Wednesday, December 9, 2009

Strategic Leadership

Whatever else leaders may do, they need to capture and communicate their vision. That’s what leadership author Bruce Avolio calls strategic leadership. He describes this important aspect of leadership as the ability “to articulate the strategic intent that needs to be pursued and then to get others to interpret it, modify it as necessary, implement it, and then evaluate how close to intent they were able to achieve.”

When I think of how a leader implements strategic leadership, I think of how our political leaders pitch their domestic program. Several have articulated their vision in simple, yet easily understood terms.

For example, Theodore Roosevelt asserted the “Square Deal”.

Franklin Roosevelt offered Americans a “New Deal”.

And John F. Kennedy campaigned for the “New Frontier.”

In their own way, this slogan accomplishes Avolio’s idea of strategic leadership: each slogan represents a program, articulates that program, invites support from followers, and allows others to interpret it for themselves.

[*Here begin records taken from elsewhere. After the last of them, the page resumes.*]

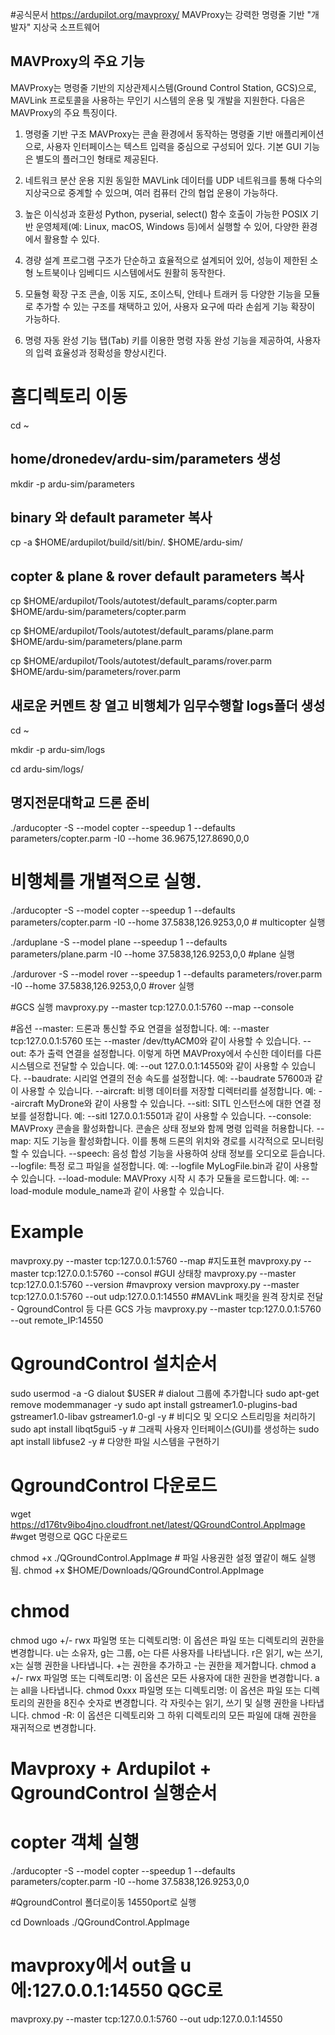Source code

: #공식문서 
https://ardupilot.org/mavproxy/
MAVProxy는 강력한 명령줄 기반 "개발자" 지상국 소프트웨어


## MAVProxy의 주요 기능

MAVProxy는 명령줄 기반의 지상관제시스템(Ground Control Station, GCS)으로, MAVLink 프로토콜을 사용하는 무인기 시스템의 운용 및 개발을 지원한다. 다음은 MAVProxy의 주요 특징이다.

1. 명령줄 기반 구조
MAVProxy는 콘솔 환경에서 동작하는 명령줄 기반 애플리케이션으로, 사용자 인터페이스는 텍스트 입력을 중심으로 구성되어 있다. 기본 GUI 기능은 별도의 플러그인 형태로 제공된다.

2. 네트워크 분산 운용 지원
동일한 MAVLink 데이터를 UDP 네트워크를 통해 다수의 지상국으로 중계할 수 있으며, 여러 컴퓨터 간의 협업 운용이 가능하다.

3. 높은 이식성과 호환성
Python, pyserial, select() 함수 호출이 가능한 POSIX 기반 운영체제(예: Linux, macOS, Windows 등)에서 실행할 수 있어, 다양한 환경에서 활용할 수 있다.

4. 경량 설계
프로그램 구조가 단순하고 효율적으로 설계되어 있어, 성능이 제한된 소형 노트북이나 임베디드 시스템에서도 원활히 동작한다.

5. 모듈형 확장 구조
콘솔, 이동 지도, 조이스틱, 안테나 트래커 등 다양한 기능을 모듈로 추가할 수 있는 구조를 채택하고 있어, 사용자 요구에 따라 손쉽게 기능 확장이 가능하다.

6. 명령 자동 완성 기능
탭(Tab) 키를 이용한 명령 자동 완성 기능을 제공하여, 사용자의 입력 효율성과 정확성을 향상시킨다.


# 홈디렉토리 이동  


cd ~


## home/dronedev/ardu-sim/parameters 생성

mkdir -p ardu-sim/parameters 

## binary 와 default parameter 복사

cp -a $HOME/ardupilot/build/sitl/bin/. $HOME/ardu-sim/ 

## copter & plane & rover default parameters 복사 

cp $HOME/ardupilot/Tools/autotest/default_params/copter.parm $HOME/ardu-sim/parameters/copter.parm

cp $HOME/ardupilot/Tools/autotest/default_params/plane.parm $HOME/ardu-sim/parameters/plane.parm

cp $HOME/ardupilot/Tools/autotest/default_params/rover.parm $HOME/ardu-sim/parameters/rover.parm


## 새로운 커멘트 창 열고 비행체가 임무수행할 logs폴더 생성

cd ~

mkdir -p ardu-sim/logs

cd ardu-sim/logs/



## 명지전문대학교 드론 준비
./arducopter -S --model copter --speedup 1 --defaults parameters/copter.parm -I0 --home 36.9675,127.8690,0,0 

# 비행체를 개별적으로 실행.

./arducopter -S --model copter --speedup 1 --defaults parameters/copter.parm -I0 --home 37.5838,126.9253,0,0 # multicopter 실행

./arduplane -S --model plane --speedup 1 --defaults parameters/plane.parm -I0 --home 37.5838,126.9253,0,0 #plane 실행 

./ardurover -S --model rover --speedup 1 --defaults parameters/rover.parm -I0 --home 37.5838,126.9253,0,0 #rover 실행


 #GCS 실행
mavproxy.py --master tcp:127.0.0.1:5760 --map --console

#옵션
--master: 드론과 통신할 주요 연결을 설정합니다. 예: --master tcp:127.0.0.1:5760 또는 --master /dev/ttyACM0와 같이 사용할 수 있습니다.
--out: 추가 출력 연결을 설정합니다. 이렇게 하면 MAVProxy에서 수신한 데이터를 다른 시스템으로 전달할 수 있습니다. 예: --out 127.0.0.1:14550와 같이 사용할 수 있습니다.
--baudrate: 시리얼 연결의 전송 속도를 설정합니다. 예: --baudrate 57600과 같이 사용할 수 있습니다.
--aircraft: 비행 데이터를 저장할 디렉터리를 설정합니다. 예: --aircraft MyDrone와 같이 사용할 수 있습니다.
--sitl: SITL 인스턴스에 대한 연결 정보를 설정합니다. 예: --sitl 127.0.0.1:5501과 같이 사용할 수 있습니다.
--console: MAVProxy 콘솔을 활성화합니다. 콘솔은 상태 정보와 함께 명령 입력을 허용합니다.
--map: 지도 기능을 활성화합니다. 이를 통해 드론의 위치와 경로를 시각적으로 모니터링할 수 있습니다.
--speech: 음성 합성 기능을 사용하여 상태 정보를 오디오로 듣습니다.
--logfile: 특정 로그 파일을 설정합니다. 예: --logfile MyLogFile.bin과 같이 사용할 수 있습니다.
--load-module: MAVProxy 시작 시 추가 모듈을 로드합니다. 예: --load-module module_name과 같이 사용할 수 있습니다.

# Example
mavproxy.py --master tcp:127.0.0.1:5760 --map #지도표현
mavproxy.py --master tcp:127.0.0.1:5760 --consol #GUI 상태창
mavproxy.py --master tcp:127.0.0.1:5760 --version #mavproxy version
mavproxy.py --master tcp:127.0.0.1:5760 --out udp:127.0.0.1:14550 #MAVLink 패킷을 원격 장치로 전달 - QgroundControl 등 다른 GCS 가능
mavproxy.py --master tcp:127.0.0.1:5760 --out remote_IP:14550


# QgroundControl 설치순서
sudo usermod -a -G dialout $USER # dialout 그룹에 추가합니다
sudo apt-get remove modemmanager -y
sudo apt install gstreamer1.0-plugins-bad gstreamer1.0-libav gstreamer1.0-gl -y # 비디오 및 오디오 스트리밍을 처리하기 
sudo apt install libqt5gui5 -y # 그래픽 사용자 인터페이스(GUI)를 생성하는 
sudo apt install libfuse2 -y # 다양한 파일 시스템을 구현하기 


# QgroundControl 다운로드 
wget https://d176tv9ibo4jno.cloudfront.net/latest/QGroundControl.AppImage #wget 명령으로 QGC 다운로드

chmod +x ./QGroundControl.AppImage # 파일 사용권한 설정 옆같이 해도 실행됨. chmod +x $HOME/Downloads/QGroundControl.AppImage

# chmod 
chmod ugo +/- rwx 파일명 또는 디렉토리명: 이 옵션은 파일 또는 디렉토리의 권한을 변경합니다. u는 소유자, g는 그룹, o는 다른 사용자를 나타냅니다. r은 읽기, w는 쓰기, x는 실행 권한을 나타냅니다. +는 권한을 추가하고 -는 권한을 제거합니다.
chmod a +/- rwx 파일명 또는 디렉토리명: 이 옵션은 모든 사용자에 대한 권한을 변경합니다. a는 all을 나타냅니다.
chmod 0xxx 파일명 또는 디렉토리명: 이 옵션은 파일 또는 디렉토리의 권한을 8진수 숫자로 변경합니다. 각 자릿수는 읽기, 쓰기 및 실행 권한을 나타냅니다.
chmod -R: 이 옵션은 디렉토리와 그 하위 디렉토리의 모든 파일에 대해 권한을 재귀적으로 변경합니다.



# Mavproxy + Ardupilot + QgroundControl 실행순서

# copter 객체 실행
./arducopter -S --model copter --speedup 1 --defaults parameters/copter.parm -I0 --home 37.5838,126.9253,0,0


#QgroundControl 폴더로이동 14550port로 실행

cd Downloads
./QGroundControl.AppImage

# mavproxy에서 out을 u에:127.0.0.1:14550 QGC로 
mavproxy.py --master tcp:127.0.0.1:5760 --out udp:127.0.0.1:14550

We remember these presidents and their programs because they were, in one sense, successful. That is, the imagery each president used to present their domestic program proved to be captivating to those in the electorate. The American people bought into these ideas and supported these presidents as they pursued their agenda. That is a key element of strategic leadership: ownership. It’s not just that a leader owns a vision. It’s that he is able to get others to own it as well. At its most successful, a vision is not the president’s or the leader’s but rather our vision. We take it as our own.

Leadership at its fullest expression, then, casts a vision that others find compelling and are willing to make their own. As you and I think about and pursue leadership in our various contexts, we should remember that our best and most successful leadership will cultivate and communicate a compelling vision. Are you implementing strategic leadership?